*** TEXT PASSAGE Section Begins ***

# Heavy X-Trail Clutch



## x-trailblazer (Sep 13, 2007)

Hi everyone,

I'm now the proud owner of a wonderful X-Trail 2.2 Dci - born: January 2004!
Mileage: 71,000

I love the car, except that the clutch pedal is very stiff - no nasty noises or anything else to worry about, just a very heavy clutch.

I understand the X uses a hydraulic clutch, as opposed to cable.

Can these be adjusted in some way, or could there be a hydraulic fluid issue - or could the clutch be on its way out?

Any advice would be welcome.

Dave.


----------



## Sulphur man (Sep 6, 2005)

From the mileage I would suggest inspecting/adjusting the pedal as a first step. Followed by bleeding the system. Maybe there is moisture in the fluid?

Do you have the electronic service manual?


----------



## blackpete (May 19, 2007)

Hi X trailblazer unless someone has put a heavyduty preasure plate in youre car i think
maybe youre clutch is wearing out.yous see as the driven plate wears out the fingers on the
preasure plate come futher and further out and over centre, this can cause a heavy clutch
pedal.that asuming of cause no one has put the the wrong master or slave cyclinders at
some stage you dont know about.i got caught once with that.and no you cant adjust
hydraulic clutchs for this.


----------

*** TEXT PASSAGE Section Ends ***

* _THE PROBLEM_
Reproduce the X-Trail clutch thread in full, word for word. Work only from the X-Trail clutch thread.

*** MATERIAL SUPPLIED Section Begins ***

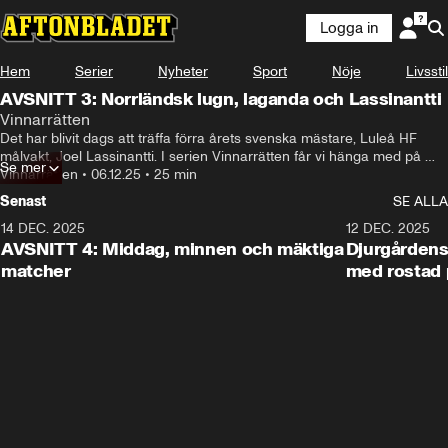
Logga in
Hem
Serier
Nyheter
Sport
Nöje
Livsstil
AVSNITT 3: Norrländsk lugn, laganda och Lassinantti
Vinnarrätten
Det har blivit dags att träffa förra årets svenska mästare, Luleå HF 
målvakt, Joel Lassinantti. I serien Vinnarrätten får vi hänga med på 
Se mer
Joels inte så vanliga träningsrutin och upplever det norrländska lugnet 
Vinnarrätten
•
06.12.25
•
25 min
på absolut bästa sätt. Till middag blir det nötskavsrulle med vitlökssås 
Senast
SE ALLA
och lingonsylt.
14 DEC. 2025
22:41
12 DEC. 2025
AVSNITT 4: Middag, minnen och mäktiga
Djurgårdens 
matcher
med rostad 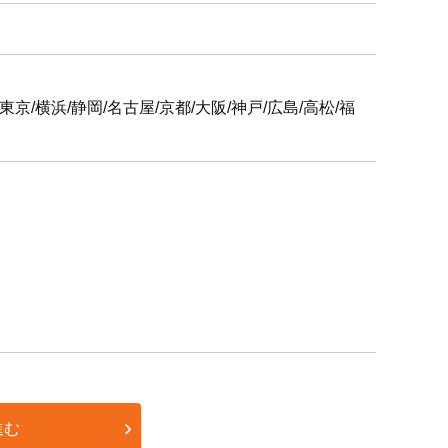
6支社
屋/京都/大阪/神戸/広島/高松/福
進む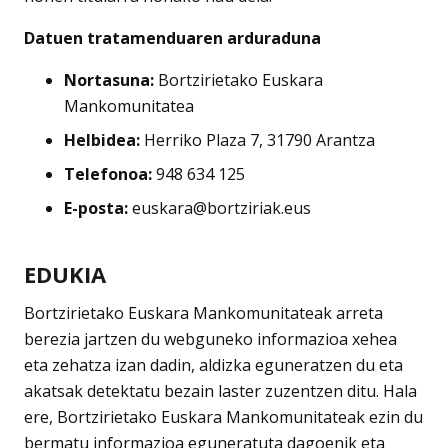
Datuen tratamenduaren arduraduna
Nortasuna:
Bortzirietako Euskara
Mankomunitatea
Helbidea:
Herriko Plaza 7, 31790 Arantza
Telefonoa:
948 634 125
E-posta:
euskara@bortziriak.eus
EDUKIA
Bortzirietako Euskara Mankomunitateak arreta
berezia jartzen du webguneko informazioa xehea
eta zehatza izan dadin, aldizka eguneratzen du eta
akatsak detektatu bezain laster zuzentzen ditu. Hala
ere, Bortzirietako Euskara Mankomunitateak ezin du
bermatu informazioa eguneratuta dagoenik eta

*** MATERIAL SUPPLIED Section Ends ***
*** MATERIAL SUPPLIED Section Begins ***

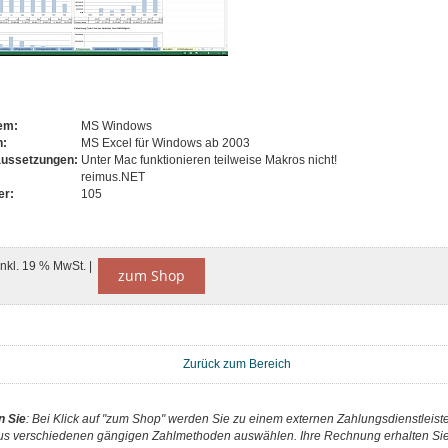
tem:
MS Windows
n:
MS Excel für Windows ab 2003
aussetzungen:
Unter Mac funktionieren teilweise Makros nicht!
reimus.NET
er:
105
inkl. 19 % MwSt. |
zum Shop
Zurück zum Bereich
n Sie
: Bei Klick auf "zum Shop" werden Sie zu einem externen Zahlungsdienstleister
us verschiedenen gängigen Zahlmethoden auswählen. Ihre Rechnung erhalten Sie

*** MATERIAL SUPPLIED Section Ends ***

* _RESULT OF THE TASK_
# Heavy X-Trail Clutch



## x-trailblazer (Sep 13, 2007)

Hi everyone,

I'm now the proud owner of a wonderful X-Trail 2.2 Dci - born: January 2004!
Mileage: 71,000

I love the car, except that the clutch pedal is very stiff - no nasty noises or anything else to worry about, just a very heavy clutch.

I understand the X uses a hydraulic clutch, as opposed to cable.

Can these be adjusted in some way, or could there be a hydraulic fluid issue - or could the clutch be on its way out?

Any advice would be welcome.

Dave.


----------



## Sulphur man (Sep 6, 2005)

From the mileage I would suggest inspecting/adjusting the pedal as a first step. Followed by bleeding the system. Maybe there is moisture in the fluid?

Do you have the electronic service manual?


----------



## blackpete (May 19, 2007)

Hi X trailblazer unless someone has put a heavyduty preasure plate in youre car i think
maybe youre clutch is wearing out.yous see as the driven plate wears out the fingers on the
preasure plate come futher and further out and over centre, this can cause a heavy clutch
pedal.that asuming of cause no one has put the the wrong master or slave cyclinders at
some stage you dont know about.i got caught once with that.and no you cant adjust
hydraulic clutchs for this.


----------